Previous studies have established a direct association between chronic kidney disease (CKD) and cardiovascular (CV) mortality and morbidity. Evidence suggests that patients with CKD have an increased risk for myocardial infarction, heart failure, stroke, and mortality. “However, there is a paucity of data that helps identify those patients with kidney disease who are at an increased CV risk,” explains Horng H Chen, MD.
To better understand the connection between CKD and cardiovascular comorbidities, as well as the impact of high sensitivity troponin (hs-TnT) and brain natriuretic peptide (NT-proBNP) on this association, Dr. Chen and colleagues conducted a retrospective analysis of the Olmsted County Heart Function Study cohort and published their results in Mayo Clinic Proceedings. Both hs-TnT and NT-proBNP have been suspected to be telling biomarkers because both are cleared by the kidneys. The study authors assessed blood test data on hs-TnT and NT-proBNP to determine if they could be used to help identify patients with CKD who are at increased risk for adverse CV events.
Patients were classified based on their kidney function, and cardiac biomarker activation trends were characterized. Participants were organized into three groups dependent on estimated glomerular filtration rate (eGFR): normal renal function (eGFR≥90 mL/min/1.73 m2; Group I), mild renal insufficiency (eGFR 60-89 mL/min/1.73 m2; Group II), and CKD (eGFR<60 mL/min/1.73 m2; Group III). Dr. Chen and colleagues followed participants for a median of 10.2 years (interquartile range, 5.1-11.4 years). Compared with Group I, Group III participants were more likely to be older (75±9 years vs 58±9 years) and male (65.0% [82 of 126] vs 48.7% [399 of 819]).
Over 10.2 years follow-up, patients with CKD had an increased risk of heart attack (hazard ratio [HR], 1.95) and a composite of congestive heart failure, stroke, and all-cause mortality (HR, 1.38) when compared with patients without CKD. “Patients with NT-proBNP or hs-TnT in Group III were at greater risk of CV events without significant interactions between eGFR and levels of NT-proBNP and hs-TnT,” adds Dr. Chen.
The findings suggest that patients with high levels of hs-TnT or NT-proBNP are at a higher risk for adverse CV events (Table) regardless of their renal function. “Patients with CKD are at an increased risk for adverse CV events, including heart attack, heart failure, stroke, and death,” Dr. Chen emphasizes. “Cardiac biomarkers like hs-TnT or NT-proBNP play a prognostic role in identifying individuals at high risk for adverse cardiac outcomes.” Overall, the evidence suggests that patients with CKD had a 38% higher risk of stroke than did patients in Group I (HR, 1.38).

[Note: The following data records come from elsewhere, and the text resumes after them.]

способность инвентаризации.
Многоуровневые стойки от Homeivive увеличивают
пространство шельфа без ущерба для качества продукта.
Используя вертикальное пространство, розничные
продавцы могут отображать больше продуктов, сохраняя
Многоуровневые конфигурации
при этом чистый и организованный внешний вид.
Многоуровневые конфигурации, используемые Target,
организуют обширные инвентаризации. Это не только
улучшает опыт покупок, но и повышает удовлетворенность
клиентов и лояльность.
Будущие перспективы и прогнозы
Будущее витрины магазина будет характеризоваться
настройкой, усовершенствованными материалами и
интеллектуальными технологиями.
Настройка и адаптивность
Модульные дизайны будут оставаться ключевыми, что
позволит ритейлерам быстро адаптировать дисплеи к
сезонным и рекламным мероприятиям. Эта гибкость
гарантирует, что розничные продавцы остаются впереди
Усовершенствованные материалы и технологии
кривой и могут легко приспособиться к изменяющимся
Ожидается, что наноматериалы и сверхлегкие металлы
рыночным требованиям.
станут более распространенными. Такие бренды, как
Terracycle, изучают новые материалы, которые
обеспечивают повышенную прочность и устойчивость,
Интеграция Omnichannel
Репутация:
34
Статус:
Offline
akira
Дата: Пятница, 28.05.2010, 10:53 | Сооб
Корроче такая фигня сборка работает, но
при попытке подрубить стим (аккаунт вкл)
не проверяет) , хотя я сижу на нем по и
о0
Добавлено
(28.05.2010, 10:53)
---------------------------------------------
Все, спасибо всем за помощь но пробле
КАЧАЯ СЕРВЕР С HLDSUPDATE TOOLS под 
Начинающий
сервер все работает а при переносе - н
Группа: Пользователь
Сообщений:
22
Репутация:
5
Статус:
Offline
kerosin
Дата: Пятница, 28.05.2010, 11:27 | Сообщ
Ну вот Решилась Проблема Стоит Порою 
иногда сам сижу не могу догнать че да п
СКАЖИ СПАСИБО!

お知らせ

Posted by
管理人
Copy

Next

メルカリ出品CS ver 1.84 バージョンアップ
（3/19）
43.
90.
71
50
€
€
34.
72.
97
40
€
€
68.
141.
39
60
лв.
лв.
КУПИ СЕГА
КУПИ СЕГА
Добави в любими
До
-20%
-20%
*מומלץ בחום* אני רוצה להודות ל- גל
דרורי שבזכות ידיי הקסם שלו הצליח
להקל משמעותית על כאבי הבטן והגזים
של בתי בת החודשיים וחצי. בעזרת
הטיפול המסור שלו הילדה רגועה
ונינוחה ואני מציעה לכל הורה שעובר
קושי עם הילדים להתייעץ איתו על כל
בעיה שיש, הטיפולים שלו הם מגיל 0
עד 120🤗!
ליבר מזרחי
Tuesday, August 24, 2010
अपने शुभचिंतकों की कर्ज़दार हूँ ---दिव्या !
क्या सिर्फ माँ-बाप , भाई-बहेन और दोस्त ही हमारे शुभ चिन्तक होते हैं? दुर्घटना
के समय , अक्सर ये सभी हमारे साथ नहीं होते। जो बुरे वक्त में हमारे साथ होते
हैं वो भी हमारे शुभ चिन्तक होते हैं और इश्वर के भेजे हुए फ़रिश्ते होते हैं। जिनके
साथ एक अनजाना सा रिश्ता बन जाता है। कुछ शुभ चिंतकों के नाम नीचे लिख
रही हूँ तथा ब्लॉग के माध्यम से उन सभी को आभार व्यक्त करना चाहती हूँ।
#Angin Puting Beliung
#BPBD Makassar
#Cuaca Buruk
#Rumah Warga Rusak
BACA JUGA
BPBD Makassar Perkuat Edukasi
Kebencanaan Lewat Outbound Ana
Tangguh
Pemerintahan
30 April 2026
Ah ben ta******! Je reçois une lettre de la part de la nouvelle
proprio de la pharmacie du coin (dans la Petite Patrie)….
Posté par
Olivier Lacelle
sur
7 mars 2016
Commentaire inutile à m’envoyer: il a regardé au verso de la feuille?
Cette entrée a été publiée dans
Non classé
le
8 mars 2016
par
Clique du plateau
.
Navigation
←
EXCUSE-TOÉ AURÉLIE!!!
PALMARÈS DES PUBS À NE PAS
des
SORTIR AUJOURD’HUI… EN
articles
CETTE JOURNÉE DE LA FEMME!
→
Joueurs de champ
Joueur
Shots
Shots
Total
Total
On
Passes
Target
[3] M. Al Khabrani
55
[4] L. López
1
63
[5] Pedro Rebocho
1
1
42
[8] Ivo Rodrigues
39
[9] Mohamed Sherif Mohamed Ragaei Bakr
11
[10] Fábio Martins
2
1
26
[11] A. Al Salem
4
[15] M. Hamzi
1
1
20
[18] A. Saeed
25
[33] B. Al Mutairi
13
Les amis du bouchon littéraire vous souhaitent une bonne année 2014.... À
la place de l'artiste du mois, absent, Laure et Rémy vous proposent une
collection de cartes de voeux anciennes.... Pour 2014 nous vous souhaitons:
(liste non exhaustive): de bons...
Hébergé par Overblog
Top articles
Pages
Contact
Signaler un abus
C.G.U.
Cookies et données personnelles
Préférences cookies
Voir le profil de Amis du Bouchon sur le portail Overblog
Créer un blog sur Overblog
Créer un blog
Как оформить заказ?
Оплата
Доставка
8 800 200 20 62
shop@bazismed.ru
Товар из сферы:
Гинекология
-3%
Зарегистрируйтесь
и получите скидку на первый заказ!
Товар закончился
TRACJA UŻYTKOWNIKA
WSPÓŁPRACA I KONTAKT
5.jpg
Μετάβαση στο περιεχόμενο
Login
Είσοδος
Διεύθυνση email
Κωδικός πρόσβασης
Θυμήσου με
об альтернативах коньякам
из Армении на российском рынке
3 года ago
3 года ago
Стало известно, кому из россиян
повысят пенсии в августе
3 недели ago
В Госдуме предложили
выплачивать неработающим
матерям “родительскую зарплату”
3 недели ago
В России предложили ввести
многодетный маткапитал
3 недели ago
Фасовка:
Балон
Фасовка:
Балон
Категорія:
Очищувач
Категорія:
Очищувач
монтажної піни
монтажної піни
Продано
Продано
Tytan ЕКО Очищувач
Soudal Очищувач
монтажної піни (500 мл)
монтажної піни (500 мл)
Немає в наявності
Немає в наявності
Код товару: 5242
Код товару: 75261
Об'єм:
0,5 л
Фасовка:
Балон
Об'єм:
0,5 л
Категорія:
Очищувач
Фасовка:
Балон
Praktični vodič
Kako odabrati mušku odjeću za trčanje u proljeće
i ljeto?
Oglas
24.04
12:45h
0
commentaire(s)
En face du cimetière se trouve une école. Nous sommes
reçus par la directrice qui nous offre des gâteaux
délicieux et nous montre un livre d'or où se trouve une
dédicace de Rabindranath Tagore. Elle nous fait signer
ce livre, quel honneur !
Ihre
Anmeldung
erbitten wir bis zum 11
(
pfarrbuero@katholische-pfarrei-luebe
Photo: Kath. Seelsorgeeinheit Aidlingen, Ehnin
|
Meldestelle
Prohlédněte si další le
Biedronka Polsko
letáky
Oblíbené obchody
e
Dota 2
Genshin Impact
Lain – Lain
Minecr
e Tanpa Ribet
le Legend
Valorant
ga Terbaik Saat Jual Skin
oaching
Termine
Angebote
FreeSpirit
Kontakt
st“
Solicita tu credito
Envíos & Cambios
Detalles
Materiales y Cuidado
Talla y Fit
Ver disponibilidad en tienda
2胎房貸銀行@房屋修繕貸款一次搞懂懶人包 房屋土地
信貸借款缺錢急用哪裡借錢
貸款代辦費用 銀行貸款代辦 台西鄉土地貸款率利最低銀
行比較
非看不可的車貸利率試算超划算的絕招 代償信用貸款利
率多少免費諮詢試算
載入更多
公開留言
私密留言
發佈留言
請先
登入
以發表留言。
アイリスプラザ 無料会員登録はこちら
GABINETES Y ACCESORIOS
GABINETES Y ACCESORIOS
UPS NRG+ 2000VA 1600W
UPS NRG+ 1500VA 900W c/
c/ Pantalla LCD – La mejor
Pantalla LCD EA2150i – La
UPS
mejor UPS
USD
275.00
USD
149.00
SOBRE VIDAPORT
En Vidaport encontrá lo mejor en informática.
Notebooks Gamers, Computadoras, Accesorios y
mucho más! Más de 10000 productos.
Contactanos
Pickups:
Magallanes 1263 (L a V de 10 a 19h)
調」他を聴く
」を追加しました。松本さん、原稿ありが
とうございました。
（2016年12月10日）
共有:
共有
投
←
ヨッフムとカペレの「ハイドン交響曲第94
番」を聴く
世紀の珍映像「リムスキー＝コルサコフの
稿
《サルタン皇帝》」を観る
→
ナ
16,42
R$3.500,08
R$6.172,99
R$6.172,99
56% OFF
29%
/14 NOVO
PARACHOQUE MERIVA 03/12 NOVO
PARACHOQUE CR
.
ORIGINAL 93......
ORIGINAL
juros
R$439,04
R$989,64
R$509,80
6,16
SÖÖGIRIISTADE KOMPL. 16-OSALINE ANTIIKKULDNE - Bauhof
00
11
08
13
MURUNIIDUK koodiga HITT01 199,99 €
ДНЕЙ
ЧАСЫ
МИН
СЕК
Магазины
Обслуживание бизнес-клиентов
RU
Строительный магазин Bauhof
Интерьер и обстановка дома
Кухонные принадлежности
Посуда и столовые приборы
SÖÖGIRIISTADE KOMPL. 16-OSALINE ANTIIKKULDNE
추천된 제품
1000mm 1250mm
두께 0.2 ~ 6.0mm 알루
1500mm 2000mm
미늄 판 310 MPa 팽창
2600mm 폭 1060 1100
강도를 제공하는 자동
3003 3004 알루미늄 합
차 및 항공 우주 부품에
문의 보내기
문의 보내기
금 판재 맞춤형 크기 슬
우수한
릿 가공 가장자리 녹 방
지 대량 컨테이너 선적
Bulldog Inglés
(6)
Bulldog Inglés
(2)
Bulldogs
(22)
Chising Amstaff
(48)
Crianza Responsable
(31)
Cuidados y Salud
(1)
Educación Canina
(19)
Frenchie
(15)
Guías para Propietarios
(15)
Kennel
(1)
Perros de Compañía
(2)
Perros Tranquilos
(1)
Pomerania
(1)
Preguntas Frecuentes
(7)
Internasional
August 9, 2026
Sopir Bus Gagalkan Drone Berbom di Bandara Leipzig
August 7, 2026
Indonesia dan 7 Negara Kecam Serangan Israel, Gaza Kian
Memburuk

“In this study, we demonstrated that NT-proBNP and hs-TnT have prognostic value regardless of patients’ kidney function,” says Dr. Chen. “Hence, these two biomarkers can be used to help clinicians identify patients with CKD who are at increased risk for adverse CV events.” Upon analyzing the optimal cutpoint for both biomarkers, both were at the third tertile. The optimal cutpoint for was 97.1 pg/mL for NT-proBNP and 3.8 ng/L for hs-TnT (Table).
Further research confirming that NT-proBNP and hs-TnT have prognostic value regardless of kidney function would help clinicians provide more precise care to patients with CKD who might be or are at an increased risk for adverse CV events and are candidates for aggressive CV risk strategies. “The next step in the research will involve clinical trials of patients with CKD who are identified to be at an increased CV risk using the NT-proBNP and hs-TnT biomarkers and randomizing them to aggressive risk modification strategies, to assess for improvement in long-term and short-term outcomes,” notes Dr. Chen.